The way of the cross

Next Sunday, millions of Christians all over the world will celebrate Easter, the day that commemorates the Resurrection of Jesus Christ. The week leading up to Easter, Passion Week, represents the events of Christ's last days on Earth, including his crucifixion on Good Friday. Many churches -- Roman Catholic, Evangelical, Baptist, Methodist -- will hold services this week re-enacting the passion of Jesus Christ, and a select few will be given the opportunity and the privilege to play the part of the Christ. For most of these men (and a few boys), it is the biggest and most important role of their lives. We'd like to introduce you to nine New Jerseyans who, this week, will be re-creating the life and death of Jesus Christ for their own churches.

Bob McGovern:

For 12 years, Bob McGovern, whose hometown is North Port, Fla., has been traveling up to Hasbrouck Heights to play the lead for the Bible Baptist Church's Passion Play Ministries. Though he is now 46, married with three children and a full-time Bible student at Liberty University in Lynchburg, Va., McGovern can't foresee a time when he won't make the trip.

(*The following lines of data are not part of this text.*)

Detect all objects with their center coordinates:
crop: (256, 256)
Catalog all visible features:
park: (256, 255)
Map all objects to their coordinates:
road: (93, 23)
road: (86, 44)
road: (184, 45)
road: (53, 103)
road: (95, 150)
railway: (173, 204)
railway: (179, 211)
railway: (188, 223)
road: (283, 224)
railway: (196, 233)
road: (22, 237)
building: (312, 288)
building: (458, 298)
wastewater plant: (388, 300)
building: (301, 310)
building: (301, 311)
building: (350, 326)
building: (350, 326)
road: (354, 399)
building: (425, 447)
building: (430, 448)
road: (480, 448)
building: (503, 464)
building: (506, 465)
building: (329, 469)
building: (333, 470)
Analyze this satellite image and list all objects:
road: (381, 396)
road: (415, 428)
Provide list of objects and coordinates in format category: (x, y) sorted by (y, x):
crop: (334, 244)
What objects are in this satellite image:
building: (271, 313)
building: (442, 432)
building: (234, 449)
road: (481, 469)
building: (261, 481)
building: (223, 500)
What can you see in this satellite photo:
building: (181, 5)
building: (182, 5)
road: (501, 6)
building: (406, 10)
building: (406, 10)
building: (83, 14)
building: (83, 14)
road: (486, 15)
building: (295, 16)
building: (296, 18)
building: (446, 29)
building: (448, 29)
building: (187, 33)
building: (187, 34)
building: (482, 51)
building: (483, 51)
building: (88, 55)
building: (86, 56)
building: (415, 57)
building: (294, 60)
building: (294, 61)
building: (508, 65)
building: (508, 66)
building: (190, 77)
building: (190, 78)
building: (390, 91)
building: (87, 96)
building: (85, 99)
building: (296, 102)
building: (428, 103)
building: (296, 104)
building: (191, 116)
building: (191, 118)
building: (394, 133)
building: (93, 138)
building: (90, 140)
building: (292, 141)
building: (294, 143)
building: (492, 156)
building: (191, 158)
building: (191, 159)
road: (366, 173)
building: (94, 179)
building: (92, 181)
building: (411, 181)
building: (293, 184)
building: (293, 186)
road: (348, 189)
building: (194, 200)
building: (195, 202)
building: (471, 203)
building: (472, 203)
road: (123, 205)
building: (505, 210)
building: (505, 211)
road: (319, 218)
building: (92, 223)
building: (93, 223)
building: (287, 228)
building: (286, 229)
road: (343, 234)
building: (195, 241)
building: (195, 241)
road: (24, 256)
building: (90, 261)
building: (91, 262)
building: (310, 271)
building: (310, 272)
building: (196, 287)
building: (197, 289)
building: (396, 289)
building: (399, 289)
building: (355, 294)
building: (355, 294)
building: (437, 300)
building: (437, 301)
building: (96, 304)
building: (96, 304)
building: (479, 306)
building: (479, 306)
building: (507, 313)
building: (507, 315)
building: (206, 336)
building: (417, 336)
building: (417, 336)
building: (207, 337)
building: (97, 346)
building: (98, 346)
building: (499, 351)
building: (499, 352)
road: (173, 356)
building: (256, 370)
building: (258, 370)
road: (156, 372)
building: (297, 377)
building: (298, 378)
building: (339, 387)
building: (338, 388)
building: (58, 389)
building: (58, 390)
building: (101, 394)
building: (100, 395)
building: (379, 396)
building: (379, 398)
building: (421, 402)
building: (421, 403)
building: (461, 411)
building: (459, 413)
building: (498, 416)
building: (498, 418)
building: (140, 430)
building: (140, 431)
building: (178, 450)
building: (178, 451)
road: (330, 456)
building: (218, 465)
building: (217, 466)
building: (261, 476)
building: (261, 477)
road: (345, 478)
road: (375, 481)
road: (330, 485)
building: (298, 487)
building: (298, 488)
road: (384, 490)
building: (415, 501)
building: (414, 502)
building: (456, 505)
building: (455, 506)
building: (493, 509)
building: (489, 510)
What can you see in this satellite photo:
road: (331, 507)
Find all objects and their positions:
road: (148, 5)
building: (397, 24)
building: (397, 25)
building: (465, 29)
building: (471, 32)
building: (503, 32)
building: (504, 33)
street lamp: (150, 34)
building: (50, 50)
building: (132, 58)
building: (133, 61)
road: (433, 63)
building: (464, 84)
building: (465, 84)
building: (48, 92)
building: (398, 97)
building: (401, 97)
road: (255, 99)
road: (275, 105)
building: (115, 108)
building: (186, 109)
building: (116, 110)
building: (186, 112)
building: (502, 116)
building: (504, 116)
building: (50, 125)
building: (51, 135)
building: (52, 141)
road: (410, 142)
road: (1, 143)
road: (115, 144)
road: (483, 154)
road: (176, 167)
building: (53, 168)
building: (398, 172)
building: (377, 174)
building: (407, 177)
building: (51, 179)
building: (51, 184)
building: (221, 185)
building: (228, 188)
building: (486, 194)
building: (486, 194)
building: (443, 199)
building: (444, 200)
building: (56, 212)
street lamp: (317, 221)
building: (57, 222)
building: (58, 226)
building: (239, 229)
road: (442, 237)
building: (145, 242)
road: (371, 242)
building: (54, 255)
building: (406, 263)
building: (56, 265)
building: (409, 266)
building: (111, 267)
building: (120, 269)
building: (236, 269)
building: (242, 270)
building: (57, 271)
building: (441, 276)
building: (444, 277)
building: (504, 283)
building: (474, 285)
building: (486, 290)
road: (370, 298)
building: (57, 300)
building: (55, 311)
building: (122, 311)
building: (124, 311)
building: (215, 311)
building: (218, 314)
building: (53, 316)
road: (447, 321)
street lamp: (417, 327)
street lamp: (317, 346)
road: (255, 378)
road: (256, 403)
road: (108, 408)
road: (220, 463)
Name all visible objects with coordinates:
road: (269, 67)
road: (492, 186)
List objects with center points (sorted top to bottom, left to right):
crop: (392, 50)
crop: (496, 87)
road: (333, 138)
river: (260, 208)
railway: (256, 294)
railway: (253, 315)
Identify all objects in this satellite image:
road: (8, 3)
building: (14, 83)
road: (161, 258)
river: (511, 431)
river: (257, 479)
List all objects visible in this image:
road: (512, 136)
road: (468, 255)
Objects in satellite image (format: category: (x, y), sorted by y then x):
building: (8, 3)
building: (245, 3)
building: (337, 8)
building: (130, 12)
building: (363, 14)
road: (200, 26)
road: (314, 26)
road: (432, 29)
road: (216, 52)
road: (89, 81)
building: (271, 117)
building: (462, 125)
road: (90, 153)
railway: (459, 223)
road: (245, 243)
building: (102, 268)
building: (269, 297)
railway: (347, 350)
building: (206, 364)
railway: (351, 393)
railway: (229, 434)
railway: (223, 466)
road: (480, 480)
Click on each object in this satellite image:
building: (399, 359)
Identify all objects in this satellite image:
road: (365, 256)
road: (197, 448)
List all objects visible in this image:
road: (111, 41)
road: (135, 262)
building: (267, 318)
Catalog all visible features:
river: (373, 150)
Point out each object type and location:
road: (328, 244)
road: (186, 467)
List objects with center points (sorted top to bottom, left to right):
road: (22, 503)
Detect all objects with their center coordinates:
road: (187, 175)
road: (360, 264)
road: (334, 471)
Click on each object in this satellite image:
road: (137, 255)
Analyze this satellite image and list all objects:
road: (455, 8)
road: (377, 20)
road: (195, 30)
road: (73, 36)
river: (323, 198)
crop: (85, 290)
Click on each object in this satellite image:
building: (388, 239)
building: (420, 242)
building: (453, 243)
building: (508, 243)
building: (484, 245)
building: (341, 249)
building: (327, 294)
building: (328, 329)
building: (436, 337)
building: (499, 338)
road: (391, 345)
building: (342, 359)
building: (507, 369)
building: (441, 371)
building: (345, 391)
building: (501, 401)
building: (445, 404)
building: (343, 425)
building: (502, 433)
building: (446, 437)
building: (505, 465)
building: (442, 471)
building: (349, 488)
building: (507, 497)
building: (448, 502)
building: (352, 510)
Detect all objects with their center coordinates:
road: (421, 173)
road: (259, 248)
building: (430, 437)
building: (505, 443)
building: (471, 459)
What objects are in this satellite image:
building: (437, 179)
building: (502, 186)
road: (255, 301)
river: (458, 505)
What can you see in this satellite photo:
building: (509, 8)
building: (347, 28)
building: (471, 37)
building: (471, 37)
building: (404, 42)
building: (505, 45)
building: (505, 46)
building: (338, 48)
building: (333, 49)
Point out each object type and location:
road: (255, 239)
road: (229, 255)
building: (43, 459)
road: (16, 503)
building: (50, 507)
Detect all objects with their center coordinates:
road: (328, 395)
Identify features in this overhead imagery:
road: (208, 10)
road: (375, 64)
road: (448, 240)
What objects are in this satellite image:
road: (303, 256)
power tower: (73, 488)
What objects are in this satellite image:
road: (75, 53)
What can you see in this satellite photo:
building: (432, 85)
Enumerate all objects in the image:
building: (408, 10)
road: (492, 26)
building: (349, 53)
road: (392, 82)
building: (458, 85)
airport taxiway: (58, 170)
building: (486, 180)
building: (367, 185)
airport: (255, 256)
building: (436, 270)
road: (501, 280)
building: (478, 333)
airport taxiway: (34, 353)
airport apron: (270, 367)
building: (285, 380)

"It is a ministry and until God closes the doors, I will continue to do it," McGovern says. "It is a great outreach for people to see what the Gospel really is . . . People remember what they see."

It is also, he says, an extraordinary experience to play the part of Jesus.

"When I am up on the Cross, you're are very much aware of the sin. That in my own life that I realize what He died for. . . . Then I personally think, how would I ever give up my own son? And He has given His for us, who treat Him really like dirt. These are the things, really, you think about . . . and it is an honor because there are only a select few people who get to do something like this . . . I really do believe it is orchestrated by God. It is not my doing, to take credit for it would be wrong. The whole thing is a ministry. I don't look at as anything else but a ministry. If I was, then I would be doing it for self-gain. That doesn't work."

As for the effect of the play, called "The Jesus Story," on a modern-day audience, McGovern is a realist: "Some people get strictly entertainment . . . (but) we get comments that people now understand what the Gospel is."